Moore has seen too many lives wasted with bad decisions and works to make a difference in the lives of those who enter her courtroom, but admits that sometimes they come to her too late, after they are in too deep. She doesn’t believe in a slap on the wrist when trying to prevent a career criminal. “I try to scare them straight, tell them what life will hold if they don’t get it together.”

Members from Pinellas County Schools also were in attendance and took the time to share a few ways they are working toward combating arrests in schools and low academic achievement.

Area Superintendent Dr. Barbara Hires discussed some alternatives in education to meet the growing challenges that arise in a classroom setting.

“Our mission is 100 percent student success,” said Hires as she explained the county’s mission of educating all students and preparing them for college, career and life after high school. She accepts however that it’s all a work in progress.

“I am not ashamed to stand before you today to say we have not arrived, nor have we accomplished our goal to educate, not incarcerate, 100 percent of our students in Pinellas County schools,” said Hires who plans to continue to work with school leaders, teachers and the community in order to confront the school-to-prison pipeline affecting so many families.

To begin with, all schools are implementing positive behavior support (PBS) to reduce disciplinary incidences and increase a sense of safety in schools as well as, supporting academic outcomes.

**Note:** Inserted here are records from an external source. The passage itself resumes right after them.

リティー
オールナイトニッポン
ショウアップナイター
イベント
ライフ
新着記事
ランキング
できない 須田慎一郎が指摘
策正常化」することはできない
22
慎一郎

“We know that school climate is a key,” said Hires who touched on solutions stemming from challenging environmental variables such as physical setting, curriculum, instructional pace and positive reinforcement.

Part of the positive attitude the schools are trying to implement deals with changing titles. Instead of labeling students as part of a dropout prevention program, the school system is renaming their efforts to help those in need.

The new program will be called Educational Alternative Services and the hope is that program participants and their families will gain some positive options to traditional schooling without the stigma associated with these different routes.

Clearwater High School Principal Keith Mastorides received a round of applause as he enthusiastically spoke of some of the new alternative services being offered at his school.

“We know that kids think much differently than we do,” he said pointing out that change is necessary to be successful. “We’ve been doing education the same way for over 100 years.”

Mastorides spoke of the three concepts that will bring excellence to any school: rigor, relevance and relationships. By engaging students in new ways and forging relationships with teachers, administrators and peers the pipeline-to-prison could be halted as more students stay in school and venture on to higher education or career paths that will keep them happy and fulfill their basic needs to survive in the real world.

School resource officers (SRO) spoke about changing the way they handle in school behavior issues. Opting to look at all the options before referring teens to the juvenile justice system where they can get caught up in a downward spiral.

“Our kids, just like us, do stupid stuff at school sometimes,” said Chief Stelljes with the SRO. “We really don’t need to criminalize some of those things that we really need to be taking care of at the school level.”

Those in attendance were given the opportunity to ask questions or state their opinions or concerns with the juvenile justice system. Pastor Rainey who worked more than 30 years in education brought up the need to make a commitment and stick to it when it comes to solving the problems of keeping African Americans in school and out of trouble.

“We find programs that work and we let them stay in place for about two or three years and then we stop them,” he said. “When you find something that’s good, support it.”

Community Activist Kurt Donnelly believes the school district is in need of implementing a district wide behavior plan. He feels a discrepancy in what is acceptable from school-to-school puts some students at a disadvantage.

“If each school has a separate behavior plan and each school is set up differently economically, how can it be equal?” he asked.